- WHAT THE EXERCISE ASKS:
Copy out each line featuring the string "类似于HTML中的" from the entries beneath.

----- SUPPLIED DATA -----

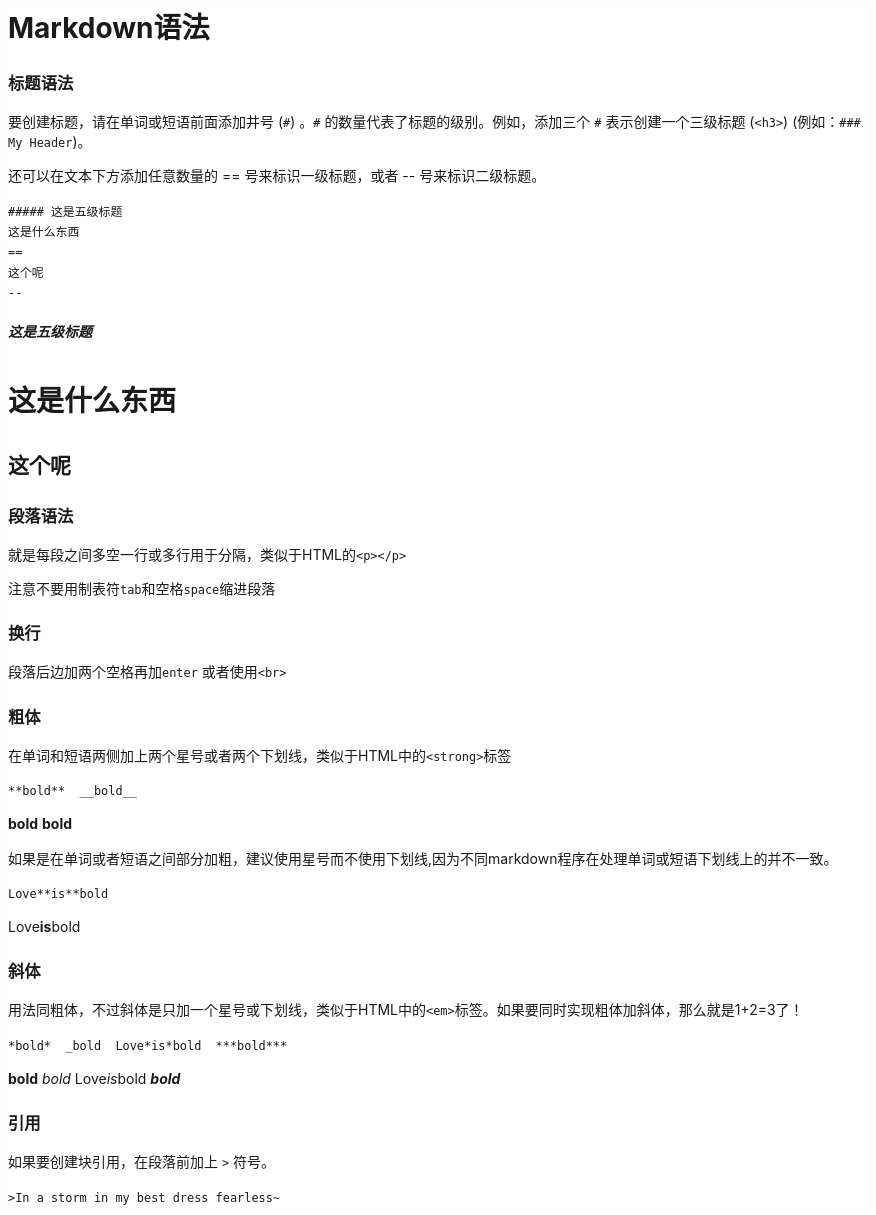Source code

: # Markdown语法
### 标题语法
要创建标题，请在单词或短语前面添加井号 (`#`) 。`#` 的数量代表了标题的级别。例如，添加三个 `#` 表示创建一个三级标题 (`<h3>`) (例如：`### My Header`)。

还可以在文本下方添加任意数量的 == 号来标识一级标题，或者 -- 号来标识二级标题。
```
##### 这是五级标题
这是什么东西
==
这个呢
--
```
##### 这是五级标题

这是什么东西
==

这个呢
--

### 段落语法
就是每段之间多空一行或多行用于分隔，类似于HTML的`<p></p>`

注意不要用制表符`tab`和空格`space`缩进段落
### 换行
段落后边加两个空格再加`enter` 或者使用`<br>`

### 粗体
在单词和短语两侧加上两个星号或者两个下划线，类似于HTML中的`<strong>`标签  
```
**bold**  __bold__
```
**bold** __bold__

如果是在单词或者短语之间部分加粗，建议使用星号而不使用下划线,因为不同markdown程序在处理单词或短语下划线上的并不一致。

```
Love**is**bold 
```
Love**is**bold

### 斜体
用法同粗体，不过斜体是只加一个星号或下划线，类似于HTML中的`<em>`标签。如果要同时实现粗体加斜体，那么就是1+2=3了！

```
*bold*  _bold  Love*is*bold  ***bold***
```
**bold** _bold_ Love*is*bold ***bold***

### 引用
如果要创建块引用，在段落前加上 `>` 符号。
```
>In a storm in my best dress fearless~
```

-----

- EXERCISE OUTPUT:
在单词和短语两侧加上两个星号或者两个下划线，类似于HTML中的`<strong>`标签  
用法同粗体，不过斜体是只加一个星号或下划线，类似于HTML中的`<em>`标签。如果要同时实现粗体加斜体，那么就是1+2=3了！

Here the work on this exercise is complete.